This is a joint blog post by Anil Madhavapeddy and Lars Kurth
As in previous years, the Xen Project had a presence at OSCON again. This year, we did not have our own booth: Citrix donated some space to a number of different open source projects in their Open @ Citrix booth and the Xen Project gladly took this offer. Like in the past, we had volunteers helping out at the booth. I wanted to thank Anil Madhavapeddy, George Dunlap, Ian Campbell, Richard Mortier and Russell Pavlicek for their work.
Like in previous years OSCON was very buzzy. We met many existing Xen users as well as people who want to try Xen. We got two Xen related talks accepted into the OSCON program and we got great ratings by attendees. This is a big deal as getting talks at OSCON is difficult, because every project on the planet wants to have a talk at OSCON. You can check out Lars’ community talk here (slideshare) and Anil’s and Richard’s Mirage talk here. Another new thing, is that the Xen Project was approached by media outlets and publishers who specifically singled out the Xen Project to write about Xen. Community members who like writing, get in touch with me now!

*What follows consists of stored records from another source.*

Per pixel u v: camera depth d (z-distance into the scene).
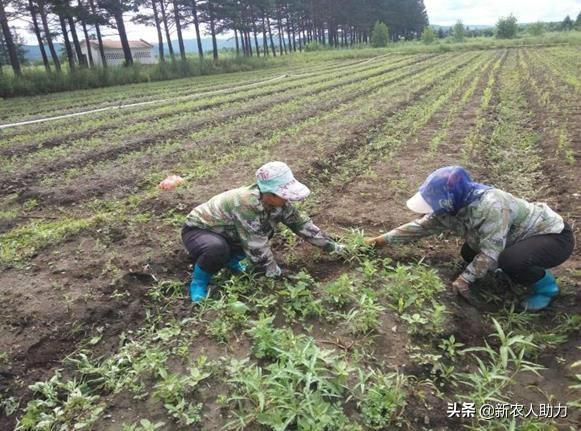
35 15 28.22
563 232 3.87
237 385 3.23
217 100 16.72
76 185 7.62
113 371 3.42
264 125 11.66
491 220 3.70
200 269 4.19
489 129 10.39
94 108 16.73
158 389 3.25
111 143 10.41
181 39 38.56
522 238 3.89
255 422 2.95
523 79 18.53
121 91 23.23
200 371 3.32
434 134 9.94
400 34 97.31
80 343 3.79
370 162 8.20
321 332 3.80
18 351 3.61
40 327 3.87
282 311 4.05
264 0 50.81
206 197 6.54
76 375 3.49
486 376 3.22
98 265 4.74
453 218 4.09
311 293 4.24
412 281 4.27
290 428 2.90
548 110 11.79
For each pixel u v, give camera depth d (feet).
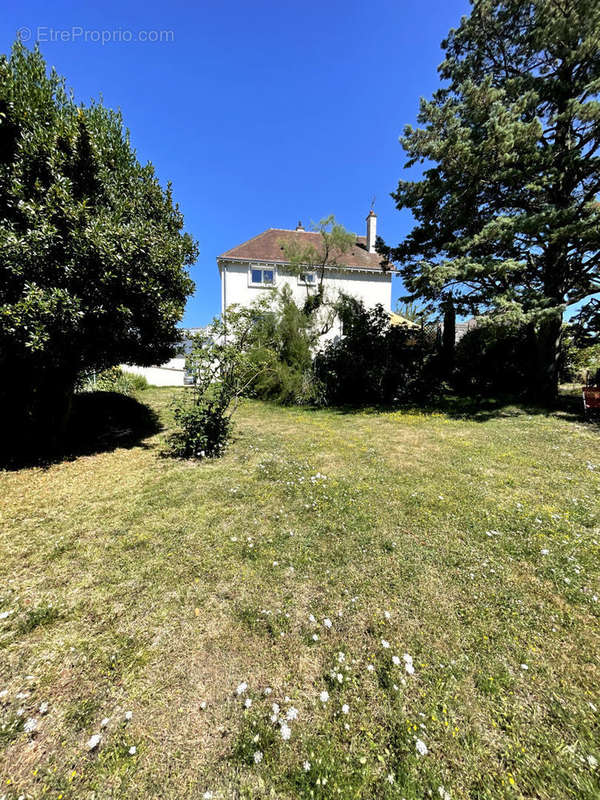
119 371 40.29
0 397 18.56
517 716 5.15
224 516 11.50
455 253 32.89
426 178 35.06
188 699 5.44
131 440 21.91
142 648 6.36
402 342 40.40
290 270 47.83
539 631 6.75
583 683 5.64
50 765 4.55
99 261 14.89
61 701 5.37
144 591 7.88
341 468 16.48
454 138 28.96
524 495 13.05
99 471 15.89
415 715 5.19
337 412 33.91
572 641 6.49
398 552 9.46
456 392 41.06
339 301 44.83
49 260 13.94
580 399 35.06
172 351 23.21
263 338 37.01
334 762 4.59
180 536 10.22
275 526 10.87
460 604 7.50
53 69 17.94
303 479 14.84
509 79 28.22
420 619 7.09
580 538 9.98
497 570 8.63
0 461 16.94
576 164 27.12
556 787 4.31
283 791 4.29
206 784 4.36
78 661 6.07
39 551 9.39
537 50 27.32
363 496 13.11
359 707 5.33
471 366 41.45
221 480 14.75
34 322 13.21
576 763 4.53
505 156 26.35
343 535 10.35
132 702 5.38
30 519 11.20
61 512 11.71
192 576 8.41
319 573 8.57
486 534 10.31
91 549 9.52
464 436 22.80
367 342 40.24
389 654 6.25
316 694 5.55
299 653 6.31
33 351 13.92
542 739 4.83
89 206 15.98
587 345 37.19
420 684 5.68
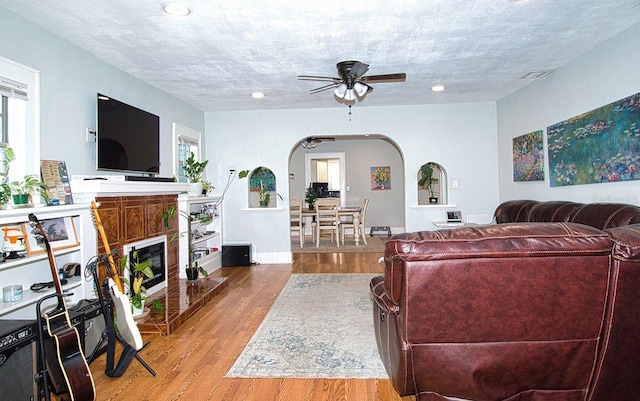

OSCON is of course also about parties and networking, of which there was plenty. Of course this meant lots of beer, late nights and some difficult starts the next morning. As we are at beer: as part of the OSCON exhibition the Xen Project hosted a 10 year birthday party with Xen Project beer and cupcakes and a drawing for prizes. Russell did a great job (and as I may say had lots of fun doing so) as the Master of Ceremonies and managed to get people excited and talking about the Xen Project. But enough talking: pictures say more than words.
We’ve been working hard on Mirage OS as a Xen Incubator project for some time now, and so were really excited to give it a first public outing at OSCON. Mirage OS is all about synthesising extremely specialised guest kernels from high-level code, and so it was a natural step to self-host the slide deck completely in Mirage. Mort and Anil hacked on the slides until the last minute, and ended up compiling a self-contained microkernel an hour before the talk that worked flawlessly (of course).
You can check it the presentation at decks.openmirage.org, and the source code at github.com. We were probably the only talk at OSCON doing a “full stack” presentation: a custom version of Xen (with debugging support enabled), a custom microkernel running a fully type-safe OCaml TCP/IP stack, an OCaml HTTP framework, and a reveal.js-based slide deck and a turbo screencast of the slide deck being compiled (how very self-referential!).
The audience seemed to like the result, and there were good questions about how we planned to turn this prototype into a production-worthy developer framework. We’re currently working on stomping out the last few bugs in the tools to get a first developer preview out to start growing the external community more widely. The most exciting chat after the talk was with the authors of the Rust programming language at Mozilla, and we compared notes on combining the Mirage unikernel techniques with Rust’s runtime.
Mirage is also based on the OCaml programming language, and Anil attended a book signing at the O’Reilly booth that sold out in minutes. His new book, Real World OCaml is due to be published later this year, and there were quite a few people who wanted to learn more about practical functional programming. Xen uses OCaml in several places in its cloud toolstack, so it was great to be able to point people to the enormous Xen booth right next door when they wanted to find out more about who used the language in industry!
All-in-all, a thoroughly enjoyable and motivational visit to OSCON, and we’re looking forward to showing up with a more mature version of Mirage next year to continue to build the momentum that we’ve started this year.